Der richtige Zeitpunkt

Es muss nicht nur an verborgenen Aufträgen aus der Kindheit liegen, wenn wir regelmäßig beim Falschen landen. Oft verbirgt sich hinter deprimierenden Partnerschaftserfahrungen eine unbewusste Angst vor zu viel Nähe – etwas das viele Jahre nur Männern vorgeworfen wurde. Kerstin ist eine echte Expertin im Schaffen von Distanz: Jahr um Jahr führte sich die Hamburger Online-Redakteurin selbst hinters Licht, um sich vor allzu viel Intimität zu schützen. „Ich habe dabei wirklich keine Methode ausgelassen“, erzählt die attraktive Journalistin heute.
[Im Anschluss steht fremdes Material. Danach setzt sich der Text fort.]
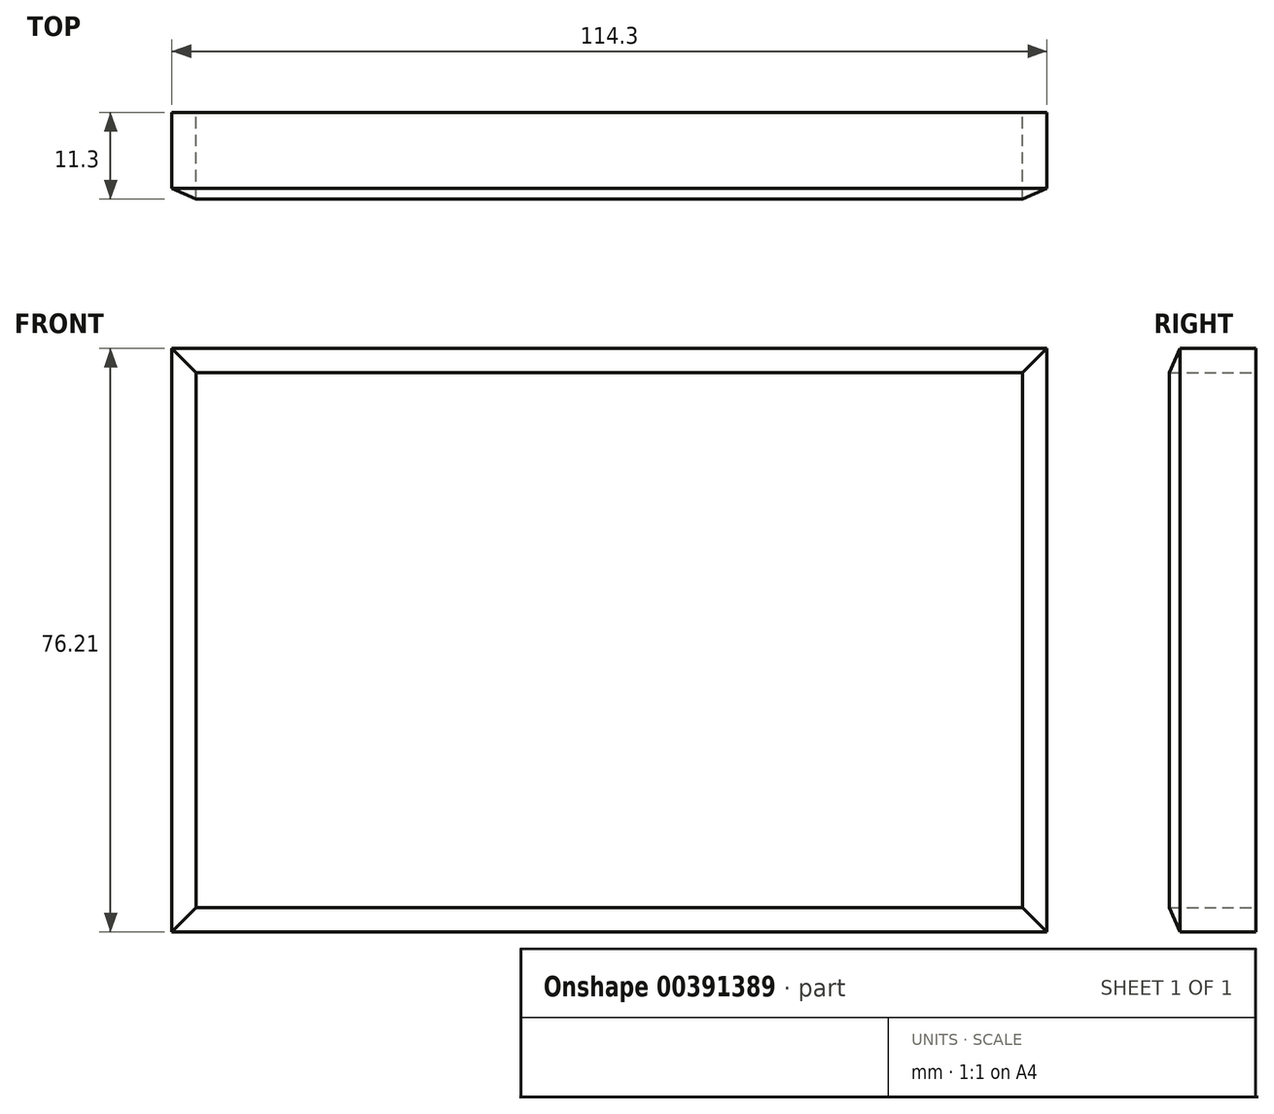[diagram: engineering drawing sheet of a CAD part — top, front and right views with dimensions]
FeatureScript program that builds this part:
annotation { "Feature Type Name" : "Feature", "Feature Type Description" : "" }
export const myFeature = defineFeature(function(context is Context, id is Id, definition is map)
    precondition{}
    {
        {
            var Q0;
            Q0=qCreatedBy(makeId("Front.planeOp"),FACE);
            var sketch = newSketch(context, id + "F0", { "sketchPlane" : qUnion([Q0])});
            skLineSegment(sketch, "E0.bottom", {"start": v(-0.85, 0) * mm, "end": v(107.1, 0) * mm});
            skLineSegment(sketch, "E0.top", {"start": v(-0.85, 69.85) * mm, "end": v(107.1, 69.85) * mm});
            skLineSegment(sketch, "E0.left", {"start": v(-0.85, 0) * mm, "end": v(-0.85, 69.85) * mm});
            skLineSegment(sketch, "E0.right", {"start": v(107.1, 0) * mm, "end": v(107.1, 69.85) * mm});
            skLineSegment(sketch, "E1.0", {"start": v(-4.03, 73.03) * mm, "end": v(110.27, 73.03) * mm});
            skLineSegment(sketch, "E1.1", {"start": v(-4.03, -3.17) * mm, "end": v(-4.03, 73.03) * mm});
            skLineSegment(sketch, "E1.2", {"start": v(-4.03, -3.17) * mm, "end": v(110.27, -3.17) * mm});
            skLineSegment(sketch, "E1.3", {"start": v(110.27, -3.17) * mm, "end": v(110.27, 73.03) * mm});
            skSolve(sketch);
        }
        {
            var Q0;
            Q0=qSketchRegion(id+"F0",true);
            extrude(context, id + "F1", {"entities" : qUnion([Q0]), "depth" : 12.7 * mm});
        }
        {
            var Q0;
            Q0=makeQuery(id+"F1.opExtrude","CAP_EDGE",EDGE,{"disambiguationData":[OSD([sQuery(id+"F0.wireOp",EDGE,"E1.0")])],"isStart":false});
            var Q1;
            Q1=makeQuery(id+"F1.opExtrude","CAP_EDGE",EDGE,{"disambiguationData":[OSD([sQuery(id+"F0.wireOp",EDGE,"E1.3")])],"isStart":false});
            var Q2;
            Q2=makeQuery(id+"F1.opExtrude","CAP_EDGE",EDGE,{"disambiguationData":[OSD([sQuery(id+"F0.wireOp",EDGE,"E1.1")])],"isStart":false});
            var Q3;
            Q3=makeQuery(id+"F1.opExtrude","CAP_EDGE",EDGE,{"disambiguationData":[OSD([sQuery(id+"F0.wireOp",EDGE,"E1.2")])],"isStart":false});
            chamfer(context, id + "F2", {"entities" : qUnion([Q0, Q1, Q2, Q3]), "chamferType" : ChamferType.TWO_OFFSETS, "width1" : 6.35 * mm, "oppositeDirection" : false, "width2" : 2.8 * mm, "tangentPropagation" : true});
        }
    });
Als Studentin verliebte sich Kerstin bevorzugt in schwule und bisexuelle Männer. Dann spezialisierte sie sich auf Fernbeziehungen nach Übersee: “Ein hervorragender Trick, um allen konkreten Avancen die Luft abzulassen, schließlich hatte ich ja immer einen festen Freund in der Hinterhand”. Als die Bindung mit einem amerikanischen Unternehmensberater auseinanderging, stürzte sich Kerstin in einen Sommer wilder Affairen, ohne sich wirklich auf einen Lover einzulassen.
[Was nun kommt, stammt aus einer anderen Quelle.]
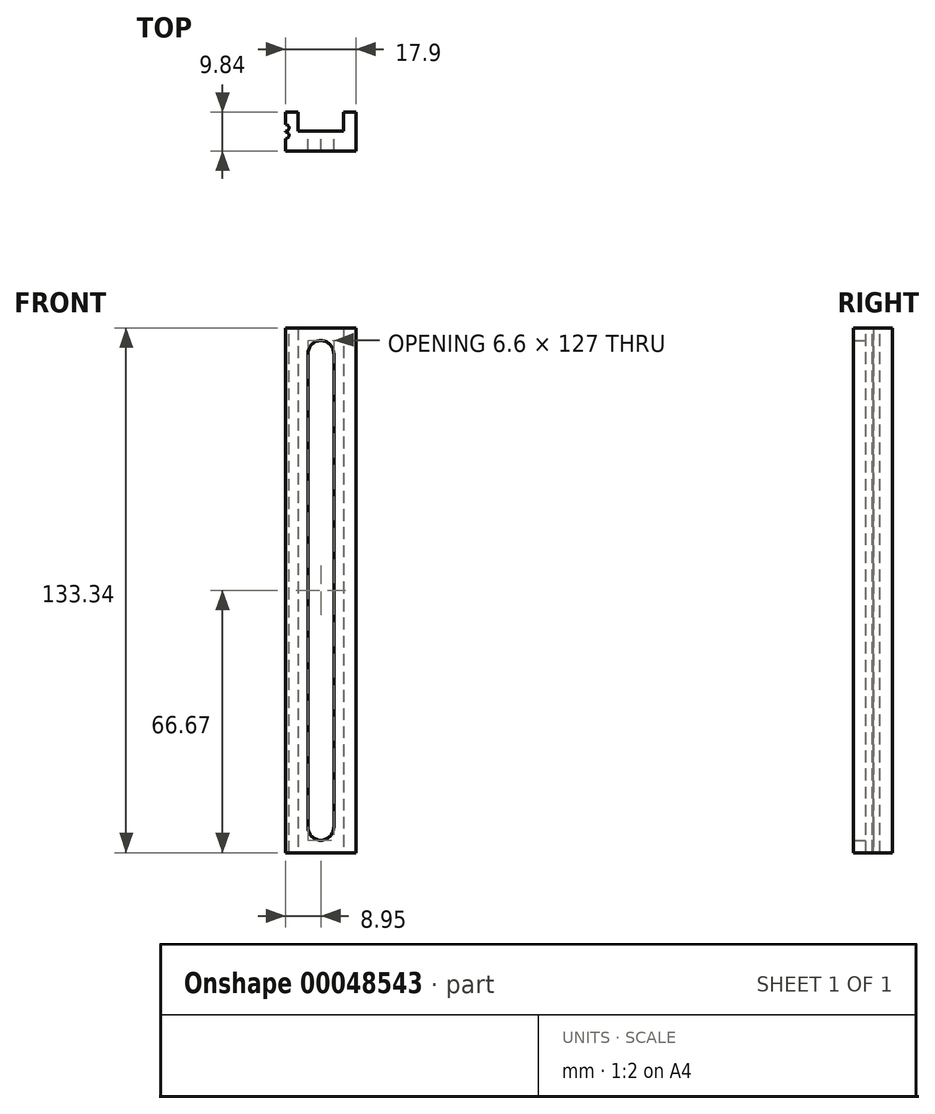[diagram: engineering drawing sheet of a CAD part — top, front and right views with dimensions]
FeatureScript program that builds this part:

In der heutigen, stark individualisierten Gesellschaft empfinden viele eine feste Bindung als Bedrohung für die eigene Selbständigkeit und Freiheit. Die amerikanische Buchautorin Sheila Gillooly schließt aus, „dass die lieb gewonnene Ansicht vieler Frauen, sie seien einfach nur Opfer männlicher Bindungsangst auf alarmierende Weise unzutreffend ist. In ihrem Buch „Vorsicht Liebe! Frauen auf der Flucht vor dem Mann fürs Leben“ (Rowohlt Taschenbuch Verlag) beschreibt Gillooly ihre eigenen Bemühungen den einzig wahren Mr. Right zu finden, als erlerntes und typisch weibliches Programm.
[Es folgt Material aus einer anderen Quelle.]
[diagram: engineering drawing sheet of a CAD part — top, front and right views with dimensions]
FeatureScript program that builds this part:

Bei Kerstin geschaht nach langem Suchen schließlich das Unerwartete: Sie verliebte sich. Acht Jahre lang verbanden sie und ihren jetzigen Freund Markus nur Freundschaft. Dass Markus bei ihren regelmäßigen Treffs ebenso aufgeregt war wie sie selbst, wollte Kerstin lange nicht wahrhaben. Heute ist sie überzeugt, dass sie ihren früheren Partnern fremd geblieben ist, weil sie sich selbst nie wirklich kannte. “Ich glaube, wir mussten uns erst füreinander vorbereiten”, kommentiert sie das jahrelange Katz und Maus Spiel mit Markus.

Land in Sicht

Oft ist es verblüffend, wie einfach die Mechanismen sind, die uns immer wieder in dieselbe Liebesfalle tappen lassen. Der sicherste Weg aus dem Teufelskreis: eine kritische Auseinandersetzung mit uns selbst und mit unserer Vergangenheit. Das ist nicht ganz einfach und erfordert den Mut, sich die eigenen Fehler und Schwächen einzugestehen – aber es lohnt sich. Stimmt die in meiner Kindheit geprägte Liebeskarte wirklich mit meinen aktuellen Bedürfnissen überein? Laufe ich deshalb dem falschen Typ Mann hinterher, weil ich mich unbewusst in Rollenmuster aus der Kindheit füge oder die Befriedigung verborgener Wünsche suche? Oder will ich eigentlich im Moment gar niemanden in mein perfekt durchorganisiertes Leben lassen?

Diese Fragen können Klarheit schaffen – und verhindern, dass wir bei unserer Suche nach dem Traummann weiterhin mit sicheren Griff danebenlangen. „Wirkliche Nähe zuzulassen, bedeutet Mut und ein klares Selbstbild“, so das Resümee der Autorin Gillooly. Wer die Chance nützt, aus gescheiterten Beziehungen zu lernen, hat beste Voraussetzungen den Richtigen doch noch zu treffen. „Die wahre Liebe wird sich erst blicken lassen, wenn wir so weit sind“.